Structure announced for new school focused on climate and sustainability
Stanford News Service
When Stanford’s new school focused on climate and sustainability begins operating in fall 2022, it will include a set of transitional academic divisions that will evolve into multiple departments as the school grows; cross-cutting themes organized within institutes to draw on the expertise of the entire university; and an accelerator to drive new technology and policy solutions. Stanford President Marc Tessier-Lavigne selected this blueprint after he and Provost Persis Drell reviewed, and slightly modified, options provided in a report (SUNetID required) from the faculty Blueprint Advisory Committee (BAC) that has been meeting since last fall to develop options and recommendations for the structure of the new school.
The school will include cross-cutting themes housed within Stanford's Woods Institute for the Environment and the Precourt Institutes for Energy, and within a new Sustainable Societies initiative that will include possible themes such as Environmental Justice, Sustainable Urban Development and Environmental Communications.

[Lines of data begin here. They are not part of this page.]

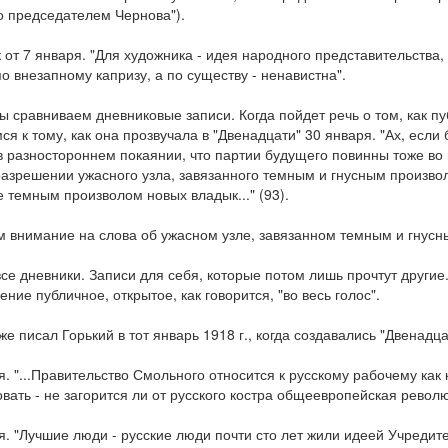
 председателем Чернова").
 от 7 января. "Для художника - идея народного представительства, 
по внезапному капризу, а по существу - ненавистна".
ы сравниваем дневниковые записи. Когда пойдет речь о том, как пу
ся к тому, как она прозвучала в "Двенадцати" 30 января. "Ах, если
в разностороннем покаянии, что партии будущего повинны тоже во 
разрешении ужасного узла, завязанного темным и гнусным произво
е темным произволом новых владык..." (93).
 внимание на слова об ужасном узле, завязанном темным и гнус
все дневники. Записи для себя, которые потом лишь прочтут другие
ение публичное, открытое, как говорится, "во весь голос".
 же писал Горький в тот январь 1918 г., когда создавались "Двенадц
я. "...Правительство Смольного относится к русскому рабочему как к
вать - не загорится ли от русского костра общеевропейская револю
я. "Лучшие люди - русские люди почти сто лет жили идеей Учредите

The institutes and their themes will be administered within the school, but their faculty affiliates and student communities will span the university and intersect with external policymakers, thought leaders and industry partners.

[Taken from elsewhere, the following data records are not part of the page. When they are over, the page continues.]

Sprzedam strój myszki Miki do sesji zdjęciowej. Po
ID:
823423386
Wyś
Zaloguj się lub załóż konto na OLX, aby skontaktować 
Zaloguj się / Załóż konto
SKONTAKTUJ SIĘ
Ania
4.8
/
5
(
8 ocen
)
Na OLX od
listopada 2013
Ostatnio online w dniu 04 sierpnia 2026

"It is fabulous to see that the structure of the new school will embrace and expand the roles and structures of the Woods Institute for the Environment, the Precourt Institute for Energy, the Department of Civil and Environmental Engineering, the Hopkins Marine Station, and the School of Earth, Energy, and Environmental Sciences," noted Chris Field, Perry L. McCarty Director of the Woods Institute. "With increased resources and a growing faculty, the new school will be packed with transformative potential that the world so desperately needs."